■ What to produce:
Where the material below has a line containing "cardiaque, décès (5", start repeating exactly, and keep going through the line containing "Danilo est décédé", with no other lines.

---- Material for the task

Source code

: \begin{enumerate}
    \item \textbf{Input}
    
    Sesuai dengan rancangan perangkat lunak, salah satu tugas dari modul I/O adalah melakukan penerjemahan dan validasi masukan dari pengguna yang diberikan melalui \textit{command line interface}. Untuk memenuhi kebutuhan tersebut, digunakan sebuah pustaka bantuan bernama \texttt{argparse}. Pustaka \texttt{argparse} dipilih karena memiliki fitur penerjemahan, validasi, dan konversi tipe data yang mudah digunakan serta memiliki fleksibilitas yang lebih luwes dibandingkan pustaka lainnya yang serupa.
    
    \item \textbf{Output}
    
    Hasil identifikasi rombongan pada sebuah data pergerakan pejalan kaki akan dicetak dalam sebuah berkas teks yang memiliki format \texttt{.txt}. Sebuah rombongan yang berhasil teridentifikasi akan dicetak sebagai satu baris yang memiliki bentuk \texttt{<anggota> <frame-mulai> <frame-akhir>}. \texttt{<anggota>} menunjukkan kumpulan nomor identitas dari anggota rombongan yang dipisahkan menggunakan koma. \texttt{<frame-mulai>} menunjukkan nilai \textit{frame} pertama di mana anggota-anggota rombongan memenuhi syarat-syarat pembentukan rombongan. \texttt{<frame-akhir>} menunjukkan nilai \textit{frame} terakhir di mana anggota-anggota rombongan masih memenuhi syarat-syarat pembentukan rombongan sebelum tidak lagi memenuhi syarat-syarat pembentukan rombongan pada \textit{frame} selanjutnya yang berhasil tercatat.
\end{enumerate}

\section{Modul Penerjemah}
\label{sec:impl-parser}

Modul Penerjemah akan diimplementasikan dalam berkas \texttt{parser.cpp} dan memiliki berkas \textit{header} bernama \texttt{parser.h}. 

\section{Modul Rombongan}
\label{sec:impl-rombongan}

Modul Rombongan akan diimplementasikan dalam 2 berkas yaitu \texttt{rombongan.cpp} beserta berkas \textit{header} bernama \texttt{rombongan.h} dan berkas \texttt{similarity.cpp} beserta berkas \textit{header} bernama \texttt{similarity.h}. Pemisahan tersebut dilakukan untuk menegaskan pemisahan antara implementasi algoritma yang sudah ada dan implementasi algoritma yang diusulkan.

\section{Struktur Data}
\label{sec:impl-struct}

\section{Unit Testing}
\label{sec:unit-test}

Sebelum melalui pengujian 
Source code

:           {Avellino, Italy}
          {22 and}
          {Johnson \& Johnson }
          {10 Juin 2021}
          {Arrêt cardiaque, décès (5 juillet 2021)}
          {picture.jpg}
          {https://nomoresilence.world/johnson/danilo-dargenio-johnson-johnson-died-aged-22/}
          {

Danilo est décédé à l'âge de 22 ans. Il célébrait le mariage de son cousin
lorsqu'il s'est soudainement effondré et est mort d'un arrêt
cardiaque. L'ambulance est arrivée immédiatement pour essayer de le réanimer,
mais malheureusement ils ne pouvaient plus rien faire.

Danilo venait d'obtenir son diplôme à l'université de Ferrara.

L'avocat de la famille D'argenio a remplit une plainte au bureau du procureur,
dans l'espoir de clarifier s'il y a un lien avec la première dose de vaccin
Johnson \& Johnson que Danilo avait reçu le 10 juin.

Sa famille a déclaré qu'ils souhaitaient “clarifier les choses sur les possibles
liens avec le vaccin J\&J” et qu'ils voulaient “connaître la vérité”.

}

--------

■ Response below:
          {Arrêt cardiaque, décès (5 juillet 2021)}
          {picture.jpg}
          {https://nomoresilence.world/johnson/danilo-dargenio-johnson-johnson-died-aged-22/}
          {

Danilo est décédé à l'âge de 22 ans. Il célébrait le mariage de son cousin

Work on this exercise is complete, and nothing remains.